*** Dataset extract Section Begins ***

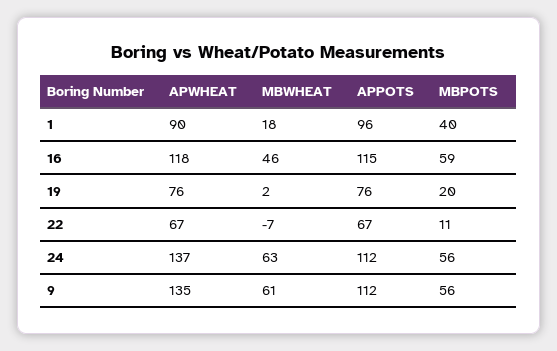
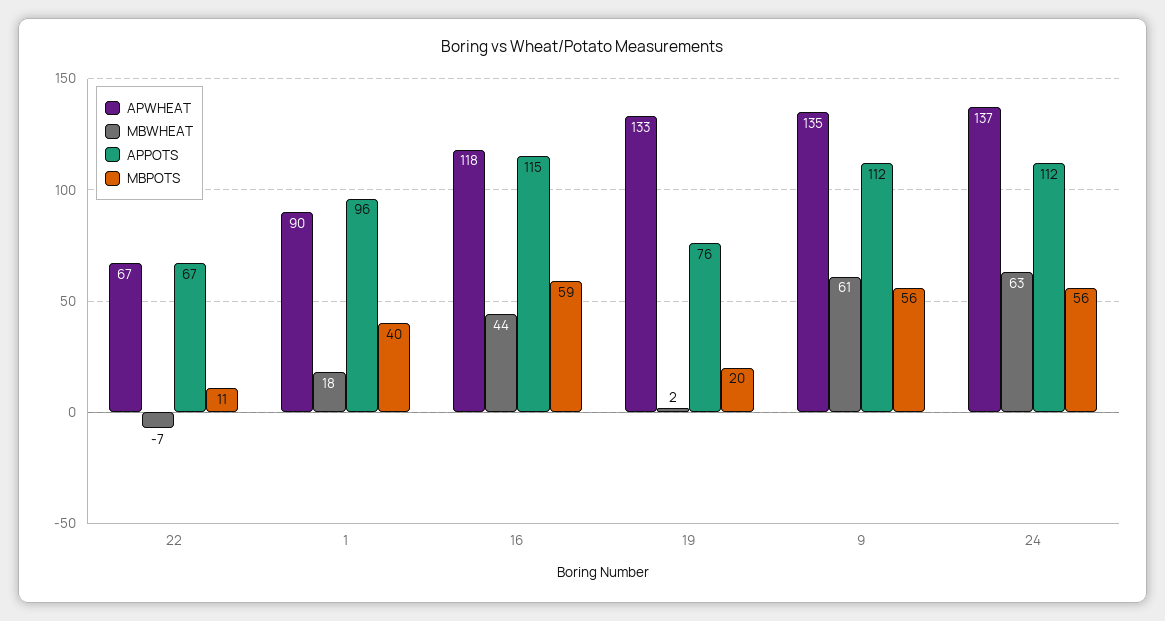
  {
    "APWHEAT": {
      "1": 90,
      "16": 118,
-     "19": 76,
+     "19": 133,
      "22": 67,
      "24": 137,
      "9": 135
    },
    "MBWHEAT": {
      "1": 18,
-     "16": 46,
+     "16": 44,
      "19": 2,
      "22": -7,
      "24": 63,
      "9": 61
    },
    "APPOTS": {
      "1": 96,
      "16": 115,
      "19": 76,
      "22": 67,
      "24": 112,
      "9": 112
    },
    "MBPOTS": {
      "1": 40,
      "16": 59,
      "19": 20,
      "22": 11,
      "24": 56,
      "9": 56
    }
  }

*** Dataset extract Section Ends ***

** Work request **
The response should consist of the entries above, given again exactly and free of pictures.

** Reply to the task **
  {
    "APWHEAT": {
      "1": 90,
      "16": 118,
-     "19": 76,
+     "19": 133,
      "22": 67,
      "24": 137,
      "9": 135
    },
    "MBWHEAT": {
      "1": 18,
-     "16": 46,
+     "16": 44,
      "19": 2,
      "22": -7,
      "24": 63,
      "9": 61
    },
    "APPOTS": {
      "1": 96,
      "16": 115,
      "19": 76,
      "22": 67,
      "24": 112,
      "9": 112
    },
    "MBPOTS": {
      "1": 40,
      "16": 59,
      "19": 20,
      "22": 11,
      "24": 56,
      "9": 56
    }
  }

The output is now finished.